In DeWalt v. The Ohio Casualty Insurance Company, 513 F. Supp. 2d 287 (E.D. Pa. April 10, 2007), the insured (Guffey) was the driver of a car involved in a one-car accident that seriously injured three passengers, including DeWalt, who subsequently brought a claim against Guffey. The carrier had informed DeWalt’s counsel earlier of the amount of coverage, but that there was a policy limits problem because of the number of claimants. One of the three claimants took an excessively long time to respond to the carrier with his claims. Nearly a year after the accident, the carrier informed counsel for the three claimants that the carrier would pay the limits, but the three needed to agree on a distribution. (The limits were $25,000 per person and $50,000 accident, far less than what the three were demanding).
After this, DeWalt filed suit. The carrier eventually settled with the two other claimants for $12,500 each and offered DeWalt the remaining $25,000 three months later. DeWalt rejected the limits offer, and proceeded to trial against Guffey, winning a verdict in excess of $4,000,000. Guffey settled with DeWalt and assigned him any claims she had against her carrier. DeWalt then brought this contract action for bad faith as well as a statutory action for bad faith to recover the unpaid amount of his verdict. Defendant moved for summary judgment.
In granting the carrier’s motion, the court first held that the standard for liability in a statutory bad faith claim differs from the standard in a contract-based bad faith claim. In a statutory claim, the two part standard articulated in Terletsky v. Prudential Property & Cas. Ins. Co. (discussed below) applied, requiring that a plaintiff show the insurer lacked a reasonable basis for denying coverage and the insurer knew or recklessly disregarded its lack of reasonable basis.
In contract based bad faith claims, however, the court held that the Terletksy standard does not apply, and used the standard articulated in Cowden. This requires that the insurer refusing to settle accord its insured the same faithful consideration it gives its own interest in determining whether to settle a case; that there is a bona fide belief that there is a good possibility of winning the case; that the “chance of a finding of non-liability must be real and substantial and the decision to litigate must be made honestly.” Thus, the insurer’s sincere belief in its position is insufficient to defeat a contractual bad faith claim when failing to settle.
Moreover, rather than requiring knowing or reckless conduct, this court found that, following the Third Circuit’s decision in Haugh v. Allstate Ins. Co., 322 F.3d 227 (3d Cir. 2003), “a contract claim for bad faith requires evidence that an insurer acted negligently or unreasonably in handling the potential settlement of claims against its insured.”

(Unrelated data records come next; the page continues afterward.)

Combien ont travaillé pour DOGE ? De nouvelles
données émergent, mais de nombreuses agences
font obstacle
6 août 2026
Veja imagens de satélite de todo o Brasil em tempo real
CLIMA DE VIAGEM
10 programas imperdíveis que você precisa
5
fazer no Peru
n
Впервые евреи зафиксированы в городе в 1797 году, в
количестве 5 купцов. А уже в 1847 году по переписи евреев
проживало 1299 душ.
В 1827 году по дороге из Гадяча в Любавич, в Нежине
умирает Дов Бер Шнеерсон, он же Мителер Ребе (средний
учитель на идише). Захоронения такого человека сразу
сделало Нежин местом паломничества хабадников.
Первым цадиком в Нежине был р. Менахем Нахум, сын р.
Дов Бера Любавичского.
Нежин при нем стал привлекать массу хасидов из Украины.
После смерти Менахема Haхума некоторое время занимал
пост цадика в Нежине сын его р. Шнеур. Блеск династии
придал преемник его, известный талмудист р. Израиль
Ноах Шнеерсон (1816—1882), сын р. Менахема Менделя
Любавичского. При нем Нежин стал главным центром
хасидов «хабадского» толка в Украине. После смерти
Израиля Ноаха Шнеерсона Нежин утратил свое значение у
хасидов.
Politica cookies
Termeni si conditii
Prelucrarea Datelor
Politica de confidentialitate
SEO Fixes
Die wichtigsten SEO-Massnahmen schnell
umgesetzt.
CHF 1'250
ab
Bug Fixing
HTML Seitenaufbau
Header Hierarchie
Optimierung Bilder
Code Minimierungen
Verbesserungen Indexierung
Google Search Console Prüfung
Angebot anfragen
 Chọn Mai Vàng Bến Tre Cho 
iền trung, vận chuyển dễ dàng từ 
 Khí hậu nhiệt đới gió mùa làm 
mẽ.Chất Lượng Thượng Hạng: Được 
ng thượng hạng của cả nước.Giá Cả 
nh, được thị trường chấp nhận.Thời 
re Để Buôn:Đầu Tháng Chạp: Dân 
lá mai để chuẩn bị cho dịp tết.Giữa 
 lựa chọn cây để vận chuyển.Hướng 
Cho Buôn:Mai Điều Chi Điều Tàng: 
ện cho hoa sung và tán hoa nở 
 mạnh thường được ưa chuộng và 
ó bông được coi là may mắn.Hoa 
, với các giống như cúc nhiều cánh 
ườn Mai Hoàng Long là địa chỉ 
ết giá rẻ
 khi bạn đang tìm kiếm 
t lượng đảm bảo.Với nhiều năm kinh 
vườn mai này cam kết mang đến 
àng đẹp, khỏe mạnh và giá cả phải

The district court, however, applied the clear and convincing evidence standard to both types of bad faith. See also McPeek v. Travelers Casualty and Surety Company of America, No. 2:06-cv-114, 2007 U.S. Dist. LEXIS 46628 (W.D. Pa. June 27, 2007) (a case involving the carrier’s refusal to advance defense expenses based upon it interpretation of a policy exclusion, applying DeWalt’s differing standards, and refusing summary judgment for either party).
The court then applied these standards and held that the defendant’s conduct did not satisfy the standard for either a statutory or a contract-based bad faith claim. First, before finding for the carrier, the court ruled that an actual refusal to settle was not a necessary predicate for a bad faith claim, in rejecting the carrier’s argument that there could be no liability because it made an offer to settle at policy limits. In then holding for the carrier, the court found that it was reasonable for the carrier to wait until it had received the medical records and claims of all injured passengers before offering DeWalt the policy limits. In addition, the court held that the delay in obtaining the medical records of the other passengers was caused by the passengers, not the carrier, and it therefore did not act in bad faith in delaying payment of defendant’s claim. Finally, the court held that defendant’s failure to communicate the status of the investigation and claims to its insured did not constitute bad faith because the lack of communication did not cause the excess verdict.